Structure

Add SDF to PDB

Adds a small molecule to a protein structure. The docking between the molecule and the protein must be calculated beforehand, e.g., with the Diff Dock node. For the combined structure, the binding affinity can be calculated with Protein Ligand Binding Affinity (see Chemistry).

Input:

  • Molecule: The molecule to add to the protein structure as loaded SDF file.
  • Structure: The protein structure as loaded PDB structure.

Output: Combined structure.

Alpha Fold

Computes a protein tertiary structure using AlphaFold2.

Input: Fasta file containing a protein sequence for which the structure is to be predicted.

Input Parameters:

  • Max template date: Cutoff date for which structures from the Alpha Fold databases to include in the structural predictions. Can be useful for repeating older analyses.
  • Models to relax: Determines if the node will apply a relaxation step using molecular dynamics to either only the best predicted structure (structure 0), all predicted structures, or no predicted structure. A relaxation step can help refine the structure prediction of Alpha Fold by allowing for the optimization of bond lengths and other parameters, potentially generating a more accurate and stable structure.

Output: Predictions of all five Alpha Fold models as PDB files, ranked from best to worst prediction with the first prediction being the best.

Citations:

Jumper, J., Evans, R., Pritzel, A., Green, T., Figurnov, M., Ronneberger, O., ... & Hassabis, D. (2021). Highly accurate protein structure prediction with AlphaFold. Nature, 596(7873), 583-589. DOI: 10.1038/s41586-021-03819-2.

Alpha Fold Multimer

Predicts protein complex structures from multiple fasta sequences. Each fasta sequence in the supplied fasta file is assumed to be one chain of a multichain protein complex.
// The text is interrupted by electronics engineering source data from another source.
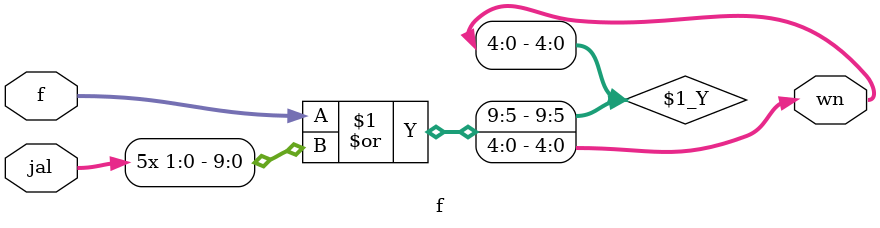
<source format=v>
`timescale 1ns / 1ps


module f(
    input [1:0] jal,
    input [4:0] f,
    output [4:0] wn
    );
    
    assign wn = f | {5{jal}};
    
endmodule

</source>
Input: Multifasta file to predict the structure of. Each fasta sequence in the supplied fasta file is assumed to be one chain of a multichain protein complex.

Input Parameters:

  • Number of models to relax: Models to relax. Options are all, none, and best.
  • max_template_date: Maximum age of the most recent template files to use. Useful for replicating older alphafold analyses on less recent databases. For an up-to-date database prediction, use the current data in the format yyyy-mm-dd.

Output:

  • Prediction1 to Prediction5: Separate structure outputs, as AlphaFold is comprised of five separate models, with each giving their own prediction, ordered by model confidence.

Diff Dock

Molecular docking using the Diff Dock-L diffusion machine learning model. Can dock small molecule ligands given in an SDF file into a given protein structure. The resulting docked ligand can be bound to the protein with the Add SDF to PDB node.

Input:

  • Receptor: The protein structure to dock the ligand to as loaded PDB structure.
  • Ligand: The small molecule to dock as loaded SDF structure (ChemicalStructure).

Output:

  • Docked Ligand: Ligand in predicted docked pose (ChemicalStructure, SDF file).
  • Confidence Score: Confidence score of the prediction as float.

Citations:

Corso, G., Deng, A., Fry, B., Polizzi, N., Barzilay, R., & Jaakkola, T. (2024). Deep Confident Steps to New Pockets: Strategies for Docking Generalization. arXiv preprint arXiv:2402.18396. DOI: https://doi.org/10.48550/arXiv.2402.18396.

Omega Fold

Computes a protein tertiary structure de novo (with no needed templates and multiple sequence alignment) using Omega Fold. This is a lot faster than computing the structure using Alpha Fold while being slightly less accurate.

Input: Protein sequence to predict the structure for.

Input Parameters: Subbatch size to use less VRAM. The subbatch size determines how much of the structure is computed in one computational batch. Larger batches can cause the computation of the protein structure to fail, if the protein sequence is too large. Set -1 to use the number of residues in the sequence and compute everything in one batch.

Output: Predicted protein structure.

Citations:

Wu, R., Ding, F., Wang, R., Shen, R., Zhang, X., Luo, S., ... & Peng, J. (2022). High-resolution de novo structure prediction from primary sequence. BioRxiv, 2022-07. DOI: https://doi.org/10.1101/2022.07.21.500999.

Output: Reverse complement of the input sequence as fasta file

Smiles To Structure

Converts a SMILES (Simplified molecular-input line-entry system) string, given as text, into an SDF format structure. The SDF file format stores three-dimensional structural data of molecules like drugs or metabolites.

Input Parameters:

  • SMILES: Smiles string to convert.
  • Optimize:Option that determines if xyna.bio should optimize the three-dimensional geometry of the molecule using molecular mechanics. This can be useful to obtain a more accurate three-dimensional structure of the molecule.

Output: Generated chemical structure as SDF file.